Requirement 1: In the post about saving, why does the writer say Social Security is called the political "third-rail"? Answer in one to three sentences.
Requirement 2: Print, word for word, the passage of the post from "My first memory" to "by the door.".

My first memory of any real savings beyond a piggy bank was a kid-targeted savings account at the local bank in Barrington. At the time, there was no internet banking. Or there might have been, but we didn’t have the internet yet. My sisters and I had these little blue ledger books that resembled a passport. Upon receiving money for birthdays and holidays or for any chores I did around the house, we would go to the bank and give the teller our books and a deposit slip. She would then use a special printer to mark the deposit and our resulting balance. While I understood that I was doing a good thing, whenever I got that book back with some lines added to it, I couldn’t help but feel I would have rather had a video game. At least the bank always had fresh cookies by the door.

The savings account grew at a pace one would expect for a 9 year old. That is, until my Grandpa died. My Gramma, who doesn’t drive, had to sell their car. The money was split up amongst my sisters and me, which resulted in a $3,000 increase to my account. Compared to my stash at the time and based upon my familiarity with money, this experience taught me three things: I was getting gypped on my birthday and Christmas, I was being grossly underpaid for my chores, and my Gramma was the richest woman in the world.

I don’t have that account anymore. Instead I have a 401(k), a Roth IRA, a Certificate of Deposit, a brokerage account, and a savings account. These are admittedly more complicated than those humble beginnings in Barrington, but the underlying purpose is the same: to live below my means. My parents instilled in me from an early age the crucial importance of saving for the future, whether it’s for a major purchase, specific event, emergency, or simply to use in my golden years. That money I saved as a kid and Gramma’s car money is sitting somewhere, and I will happily use it towards business school in the fall or maybe someday an engagement ring. Much better choices than a video game.

Now, I don’t know what is going to happen with Social Security or Medicare or any of the other federal entitlement programs. Social Security is called the political “third-rail” for a reason. Any efforts to mess with it and you’ll be zapped out of a job by voters. It’s tough to ask people to give up the better end of a deal. I for one hope that my benefits are cut or the retirement age is raised so that the system is brought into saner pastures. If not, then my problems (and my children’s) will far outweigh what my Social Security checks amount to every month. But one thing is certainly clear: my retirement is my responsibility.

That is, unless Gramma has any Ferraris I don’t know about.


1 comment:

  1. I wrote a comment. Save it. P Ryan is full of crap. These are not "entitlement programs". such an awful negative connotation. Answer this....what is retirement? Are you solely responsible for it....really? What if you didn't learn how to save? People have a right to health, wellness, and basic living....instead of blaming a broken system where you get one group to pay for another, how about just thinking of it as if there were a single payer system, there wouldn't be this problem. It would create others, but the argument and data is flawed because it does not. People die on ss.

    Let's give bankers vouchers for their bonuses and see how fast people Stop poppin that veiled attempt at classism. Both ss and Medicare are broken....but proposals to date are all BS. Regardless of how it's spun, when we get old, we need healthcare and we spent like 80% of our total healthcare dollars in the last year of life....the only shot at reform includes some level of managing benefits better, mandatory savings plan and progressive taxation. If we all have to cover "retirement", welcome to the extension of rich get richer....cuz poor people will DIE.

Provided information:

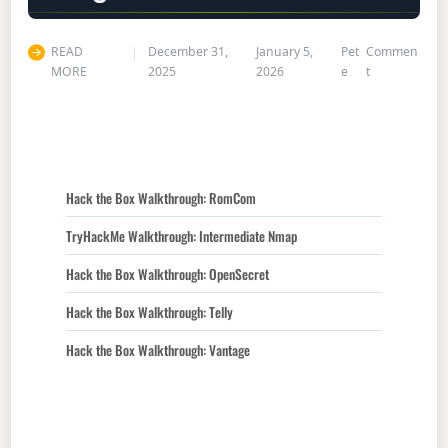
READ
December 31,
January 5,
Pet
Commen
on Hack the 
MORE
2025
2026
e
t
Hack the Box Walkthrough: RomCom
TryHackMe Walkthrough: Intermediate Nmap
Hack the Box Walkthrough: OpenSecret
Hack the Box Walkthrough: Telly
Hack the Box Walkthrough: Vantage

Result 1: Anyone who tries to change Social Security gets "zapped out of a job by voters." As the post puts it, it's tough to ask people to give up the better end of a deal.

Result 2:
My first memory of any real savings beyond a piggy bank was a kid-targeted savings account at the local bank in Barrington. At the time, there was no internet banking. Or there might have been, but we didn’t have the internet yet. My sisters and I had these little blue ledger books that resembled a passport. Upon receiving money for birthdays and holidays or for any chores I did around the house, we would go to the bank and give the teller our books and a deposit slip. She would then use a special printer to mark the deposit and our resulting balance. While I understood that I was doing a good thing, whenever I got that book back with some lines added to it, I couldn’t help but feel I would have rather had a video game. At least the bank always had fresh cookies by the door.